§ **Instructions to follow**
Find "-24,73v8l5,11 143,48 5,-1c11,-10" in the material below, then copy that line and every subsequent line to the end, exactly.

§ **Dataset excerpts**
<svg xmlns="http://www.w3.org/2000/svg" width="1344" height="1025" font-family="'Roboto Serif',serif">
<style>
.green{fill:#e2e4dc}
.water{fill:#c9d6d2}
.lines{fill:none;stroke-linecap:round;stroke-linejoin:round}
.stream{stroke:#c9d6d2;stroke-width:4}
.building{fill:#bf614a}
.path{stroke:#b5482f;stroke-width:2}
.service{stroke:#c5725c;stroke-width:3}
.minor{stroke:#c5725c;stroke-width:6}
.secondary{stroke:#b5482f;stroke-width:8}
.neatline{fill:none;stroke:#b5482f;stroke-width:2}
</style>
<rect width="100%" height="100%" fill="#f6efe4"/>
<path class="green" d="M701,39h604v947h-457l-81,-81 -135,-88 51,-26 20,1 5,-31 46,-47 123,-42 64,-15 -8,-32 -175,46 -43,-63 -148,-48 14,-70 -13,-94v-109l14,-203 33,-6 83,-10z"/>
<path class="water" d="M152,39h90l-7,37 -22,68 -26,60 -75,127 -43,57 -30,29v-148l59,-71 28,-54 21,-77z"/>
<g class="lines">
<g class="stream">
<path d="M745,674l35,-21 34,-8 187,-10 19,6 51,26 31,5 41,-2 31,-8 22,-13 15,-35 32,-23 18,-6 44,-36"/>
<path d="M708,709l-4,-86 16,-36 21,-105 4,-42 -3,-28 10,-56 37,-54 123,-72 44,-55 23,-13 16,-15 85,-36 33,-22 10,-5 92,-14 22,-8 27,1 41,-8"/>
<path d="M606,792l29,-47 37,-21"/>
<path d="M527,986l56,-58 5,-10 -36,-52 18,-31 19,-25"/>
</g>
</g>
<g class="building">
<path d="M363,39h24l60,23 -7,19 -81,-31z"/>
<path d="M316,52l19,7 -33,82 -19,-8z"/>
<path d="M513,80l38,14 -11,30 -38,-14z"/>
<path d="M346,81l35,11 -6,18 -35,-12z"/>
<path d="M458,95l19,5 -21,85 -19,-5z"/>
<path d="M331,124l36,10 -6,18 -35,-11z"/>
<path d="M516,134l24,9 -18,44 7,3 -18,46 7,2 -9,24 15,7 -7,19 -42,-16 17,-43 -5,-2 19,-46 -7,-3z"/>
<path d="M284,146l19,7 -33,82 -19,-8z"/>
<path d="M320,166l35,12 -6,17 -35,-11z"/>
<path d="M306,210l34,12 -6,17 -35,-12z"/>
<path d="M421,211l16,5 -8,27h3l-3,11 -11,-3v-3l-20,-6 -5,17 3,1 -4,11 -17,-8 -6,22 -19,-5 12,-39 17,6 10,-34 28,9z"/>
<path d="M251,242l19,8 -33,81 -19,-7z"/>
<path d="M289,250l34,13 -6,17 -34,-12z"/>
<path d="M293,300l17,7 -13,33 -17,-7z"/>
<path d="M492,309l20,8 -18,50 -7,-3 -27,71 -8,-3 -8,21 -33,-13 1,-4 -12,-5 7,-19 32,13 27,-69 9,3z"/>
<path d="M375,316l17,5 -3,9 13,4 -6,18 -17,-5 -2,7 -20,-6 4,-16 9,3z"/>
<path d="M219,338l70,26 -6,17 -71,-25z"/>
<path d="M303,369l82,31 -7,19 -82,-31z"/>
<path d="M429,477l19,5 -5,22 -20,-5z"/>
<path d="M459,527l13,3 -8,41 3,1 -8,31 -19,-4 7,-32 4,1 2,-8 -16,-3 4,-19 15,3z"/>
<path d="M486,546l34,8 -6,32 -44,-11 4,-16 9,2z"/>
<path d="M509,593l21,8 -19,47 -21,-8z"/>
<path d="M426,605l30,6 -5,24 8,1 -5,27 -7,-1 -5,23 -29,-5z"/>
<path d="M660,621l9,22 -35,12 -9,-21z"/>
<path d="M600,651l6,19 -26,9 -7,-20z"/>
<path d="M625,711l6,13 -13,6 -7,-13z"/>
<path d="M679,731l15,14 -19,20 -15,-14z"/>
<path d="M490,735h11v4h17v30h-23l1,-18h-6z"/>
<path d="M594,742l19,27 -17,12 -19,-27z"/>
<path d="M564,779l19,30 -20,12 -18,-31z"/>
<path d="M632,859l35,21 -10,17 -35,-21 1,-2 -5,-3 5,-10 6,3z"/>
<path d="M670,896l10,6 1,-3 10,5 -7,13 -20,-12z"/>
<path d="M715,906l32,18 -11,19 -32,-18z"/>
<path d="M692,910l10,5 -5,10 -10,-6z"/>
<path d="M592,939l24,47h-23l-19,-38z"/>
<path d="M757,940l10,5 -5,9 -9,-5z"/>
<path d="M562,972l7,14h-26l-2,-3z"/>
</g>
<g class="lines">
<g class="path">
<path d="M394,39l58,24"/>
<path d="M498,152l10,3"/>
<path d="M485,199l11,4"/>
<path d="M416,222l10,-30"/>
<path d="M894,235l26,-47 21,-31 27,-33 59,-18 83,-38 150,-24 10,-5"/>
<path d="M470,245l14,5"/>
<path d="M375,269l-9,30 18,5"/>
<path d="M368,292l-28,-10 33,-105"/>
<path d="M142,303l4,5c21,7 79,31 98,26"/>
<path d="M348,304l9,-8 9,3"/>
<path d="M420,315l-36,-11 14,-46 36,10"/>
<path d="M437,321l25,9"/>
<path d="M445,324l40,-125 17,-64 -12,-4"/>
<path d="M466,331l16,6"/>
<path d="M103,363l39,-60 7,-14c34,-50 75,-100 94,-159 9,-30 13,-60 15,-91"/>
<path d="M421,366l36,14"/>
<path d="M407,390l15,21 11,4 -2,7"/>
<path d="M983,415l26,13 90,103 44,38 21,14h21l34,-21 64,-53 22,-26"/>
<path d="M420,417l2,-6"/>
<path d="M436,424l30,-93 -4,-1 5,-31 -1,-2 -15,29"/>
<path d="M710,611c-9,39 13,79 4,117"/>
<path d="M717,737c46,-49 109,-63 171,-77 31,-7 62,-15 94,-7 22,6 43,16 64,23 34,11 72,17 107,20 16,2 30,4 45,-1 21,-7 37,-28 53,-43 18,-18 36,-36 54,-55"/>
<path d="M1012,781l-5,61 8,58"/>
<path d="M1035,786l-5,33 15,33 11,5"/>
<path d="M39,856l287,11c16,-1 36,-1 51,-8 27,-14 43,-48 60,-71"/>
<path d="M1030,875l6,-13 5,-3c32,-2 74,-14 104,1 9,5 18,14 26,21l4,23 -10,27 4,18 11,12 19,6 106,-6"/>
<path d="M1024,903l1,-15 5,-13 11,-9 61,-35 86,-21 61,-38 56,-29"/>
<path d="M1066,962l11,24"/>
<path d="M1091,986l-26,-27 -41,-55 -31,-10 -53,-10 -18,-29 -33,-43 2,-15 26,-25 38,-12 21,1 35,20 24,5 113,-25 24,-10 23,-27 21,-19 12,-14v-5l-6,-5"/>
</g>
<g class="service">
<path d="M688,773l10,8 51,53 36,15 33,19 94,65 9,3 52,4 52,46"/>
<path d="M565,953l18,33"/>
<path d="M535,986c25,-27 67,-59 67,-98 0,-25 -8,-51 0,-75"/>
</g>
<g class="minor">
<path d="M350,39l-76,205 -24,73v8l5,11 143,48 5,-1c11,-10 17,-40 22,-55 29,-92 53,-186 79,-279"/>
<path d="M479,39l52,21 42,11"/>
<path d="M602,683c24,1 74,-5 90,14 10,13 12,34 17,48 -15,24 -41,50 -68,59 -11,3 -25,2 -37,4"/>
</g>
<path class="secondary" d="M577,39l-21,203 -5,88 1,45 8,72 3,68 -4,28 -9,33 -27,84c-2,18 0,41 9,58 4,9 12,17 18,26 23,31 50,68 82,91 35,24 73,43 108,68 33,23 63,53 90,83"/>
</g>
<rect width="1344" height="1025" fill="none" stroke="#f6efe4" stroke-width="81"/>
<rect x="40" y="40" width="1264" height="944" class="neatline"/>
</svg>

§ **Written response**
<path d="M350,39l-76,205 -24,73v8l5,11 143,48 5,-1c11,-10 17,-40 22,-55 29,-92 53,-186 79,-279"/>
<path d="M479,39l52,21 42,11"/>
<path d="M602,683c24,1 74,-5 90,14 10,13 12,34 17,48 -15,24 -41,50 -68,59 -11,3 -25,2 -37,4"/>
</g>
<path class="secondary" d="M577,39l-21,203 -5,88 1,45 8,72 3,68 -4,28 -9,33 -27,84c-2,18 0,41 9,58 4,9 12,17 18,26 23,31 50,68 82,91 35,24 73,43 108,68 33,23 63,53 90,83"/>
</g>
<rect width="1344" height="1025" fill="none" stroke="#f6efe4" stroke-width="81"/>
<rect x="40" y="40" width="1264" height="944" class="neatline"/>
</svg>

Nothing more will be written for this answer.